Abang: "Bazi, belakangan ini aku melihat kau sering malas dan tidak bersemangat. Ada apa sebenarnya?"
Bazi: "Aku sendiri tidak tahu, Abang. Mungkin aku merasa lelah dengan rutinitas ini."
Abang: "Kau harus berubah, Bazi. Sikapmu yang sekarang membuat orang-orang mulai menjauh. Kami juga kesulitan."
Bazi mempunyai empat saudara: dua laki-laki dan dua perempuan. Mereka semua tinggal di perantauan, kecuali abang sulungnya yang masih bersamanya. Saudaranya yang lain sudah menikah dan memiliki banyak anak. Namun, seiring berjalannya waktu, Bazi mulai berubah. Keberadaannya di kampung menjadi sosok yang dibenci dan mulai tidak dihargai karena sikapnya yang berubah dan menjadi malas. Ia pun mengalami konflik dengan saudara-saudaranya hingga mereka mengusirnya dari rumah. Dengan sedih, Bazi mengangkat kaki dari rumah saudaranya dan tinggal di kebun mereka atau di tengah hutan yang jauh dari keramaian.

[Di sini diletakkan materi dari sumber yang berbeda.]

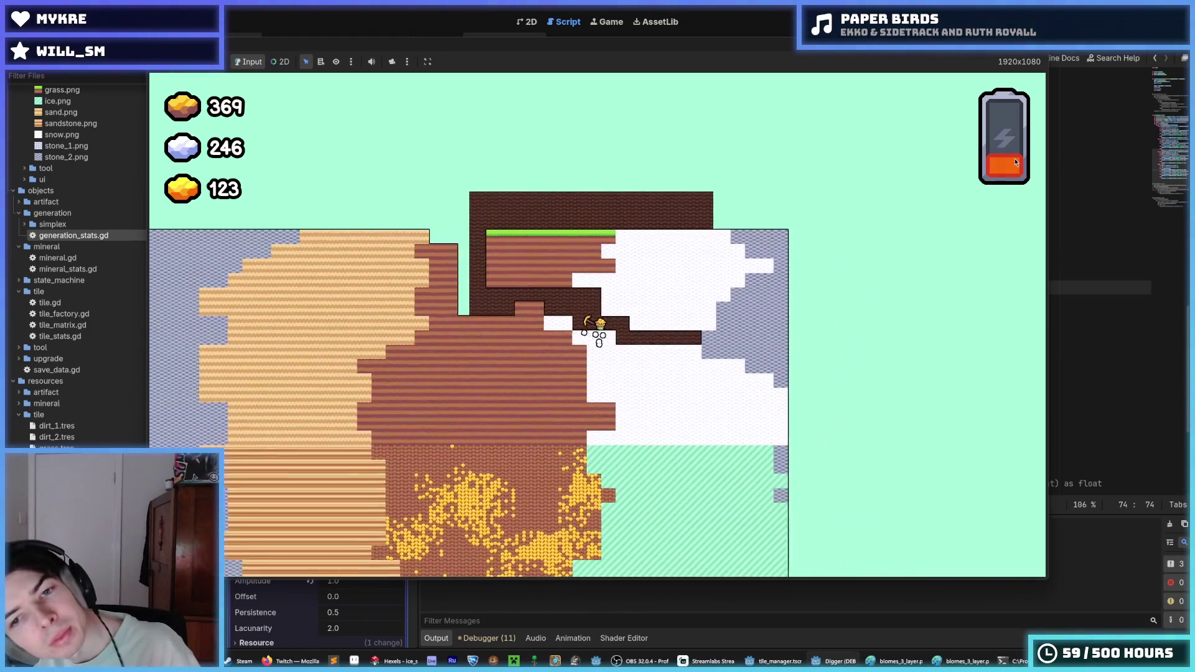
pyautogui.press('Left')
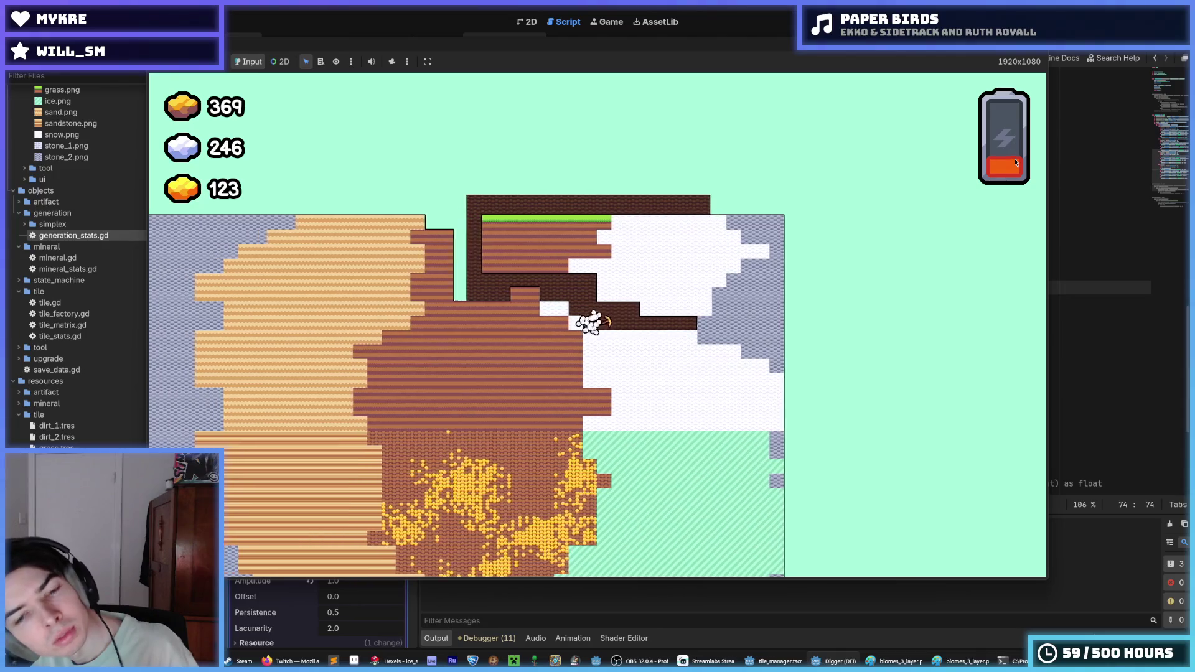
pyautogui.press('Left')
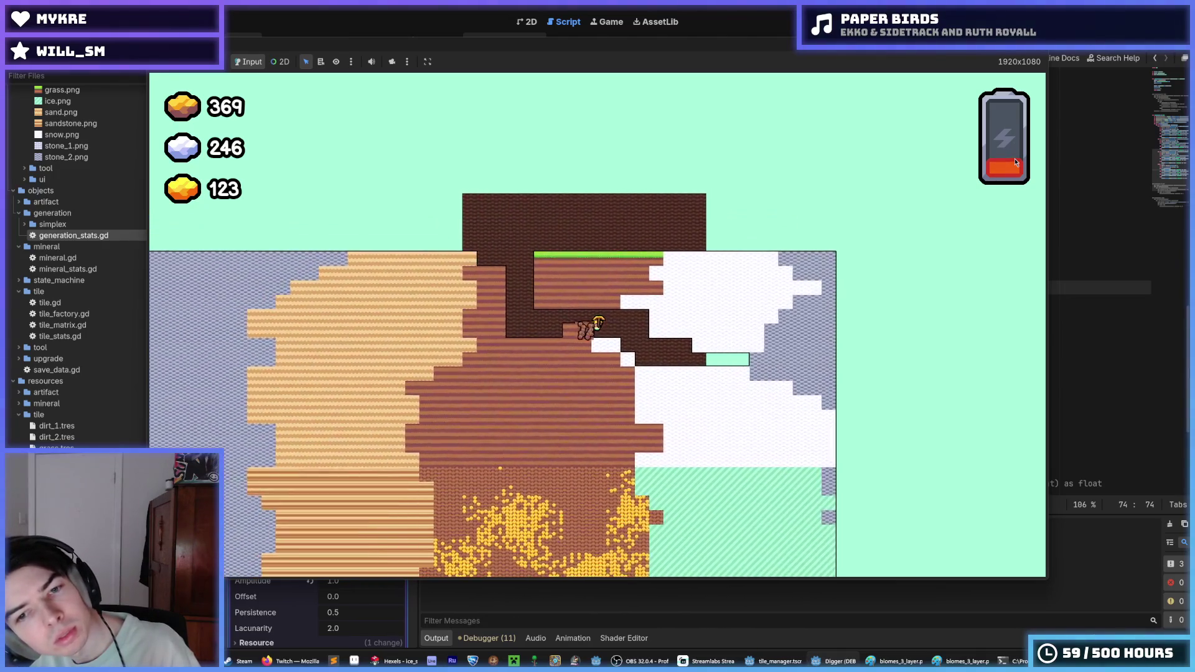
pyautogui.press('Left')
pyautogui.press('Up')
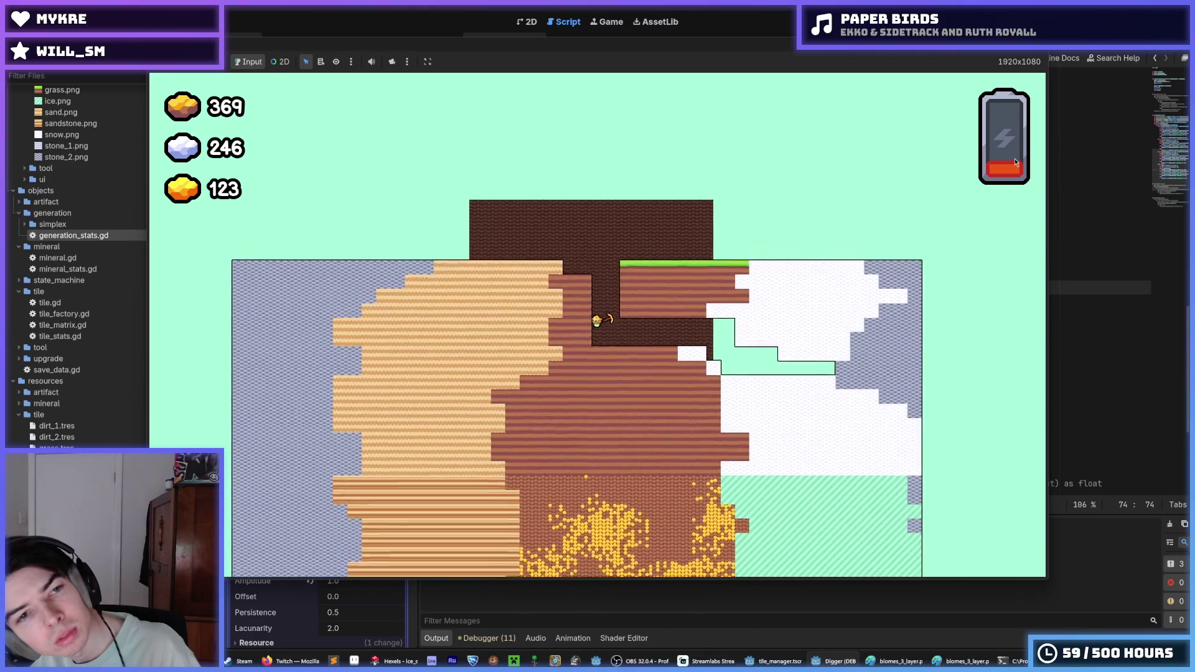
pyautogui.press('Up')
pyautogui.press('Left')
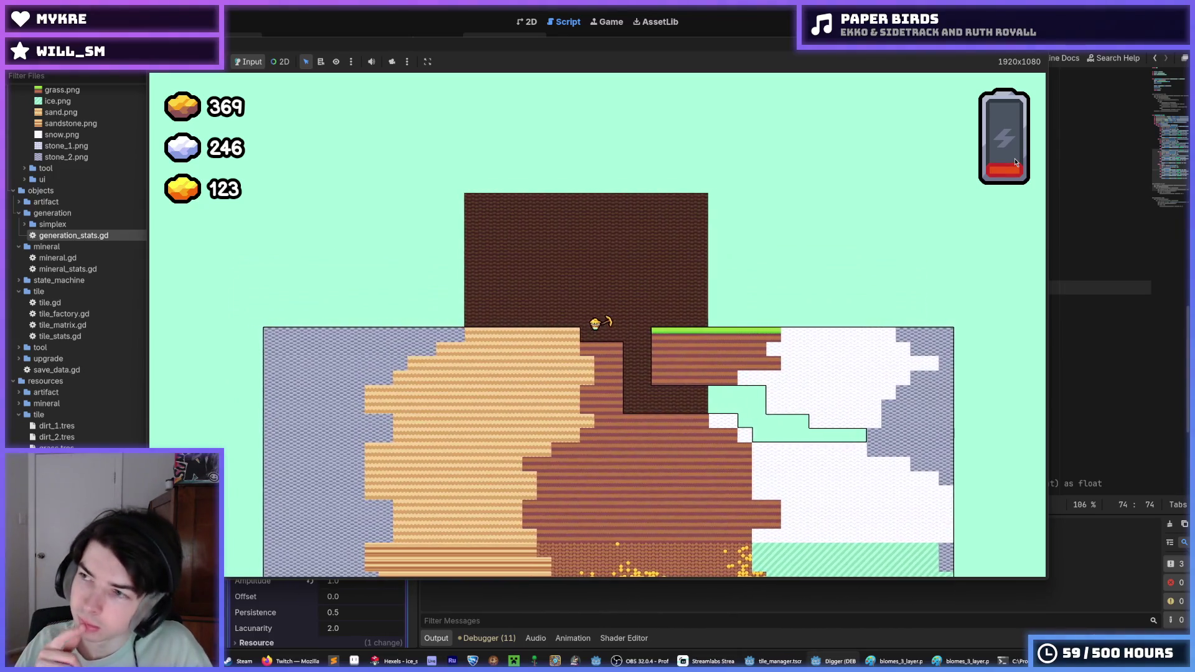
pyautogui.press('Left')
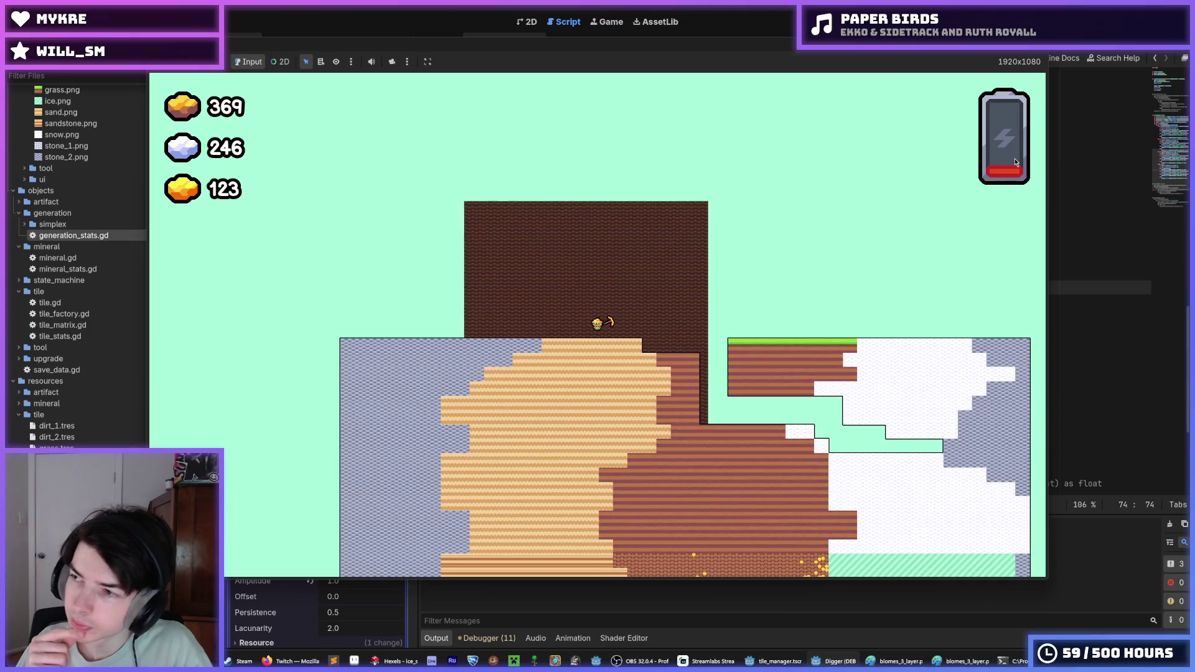
pyautogui.press('Right')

Bazi: "Kenapa aku jadi seperti ini? Dulu aku selalu semangat dan bersyukur. Apa yang salah dengan diriku?"
Waktu terus berlalu, Bazi terbiasa dengan kehidupan di hutan. Kesunyian menjadi sahabat setianya. Hutan yang sunyi itu bukan lagi tempat yang asing, melainkan rumah yang sesungguhnya bagi Bazi. Di sana, di tengah kesunyian, ia menemukan dirinya yang sejati. Suatu hari, ia mengalami musibah yang menghancurkan sebagian besar tanaman dekat rumahnya hingga rumahnya rusak. Pada saat itu, ia melarikan diri dari rumahnya dan datang ke kampung yang ramai. Orang-orang di sekitarnya menasihatinya dan memberikan masukan agar ia bisa berubah dari sifat buruknya. Meskipun mendengarkan, Bazi tetap tidak menunjukkan perubahan.
Di kampung itu, Bazi bertemu dengan kakek tua. Dan kakek tua itu memanggilnya, dan menanyakan,
Kakek: "Bazi, bagaimana kehidupanmu sekarang? Apakah kau akan terus sendiri selamanya?"
Bazi: (menunduk sambil menangis)
Kakek: "Bazi, jawab aku. Apa yang membuatmu begini? Kau harus berubah."
Bazi: (diam, tidak menjawab)
Kakek: "Kita semua peduli padamu. Jangan biarkan kesunyian menguasaimu."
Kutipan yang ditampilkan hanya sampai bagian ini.